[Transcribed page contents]
>>>>
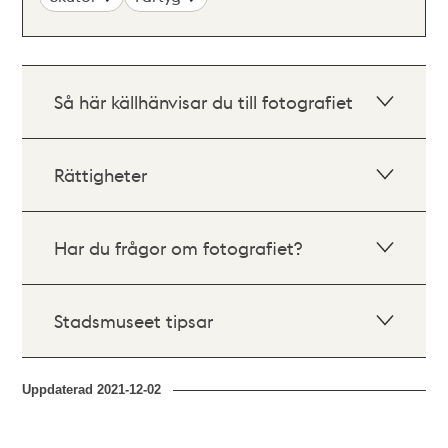
Så här källhänvisar du till fotografiet
Rättigheter
Har du frågor om fotografiet?
Stadsmuseet tipsar
Uppdaterad
2021-12-02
<<<<
TASK DIRECTIONS: Copy every entry word for word, but omit the pictures.

ANSWER BOX:
Så här källhänvisar du till fotografiet
Rättigheter
Har du frågor om fotografiet?
Stadsmuseet tipsar
Uppdaterad
2021-12-02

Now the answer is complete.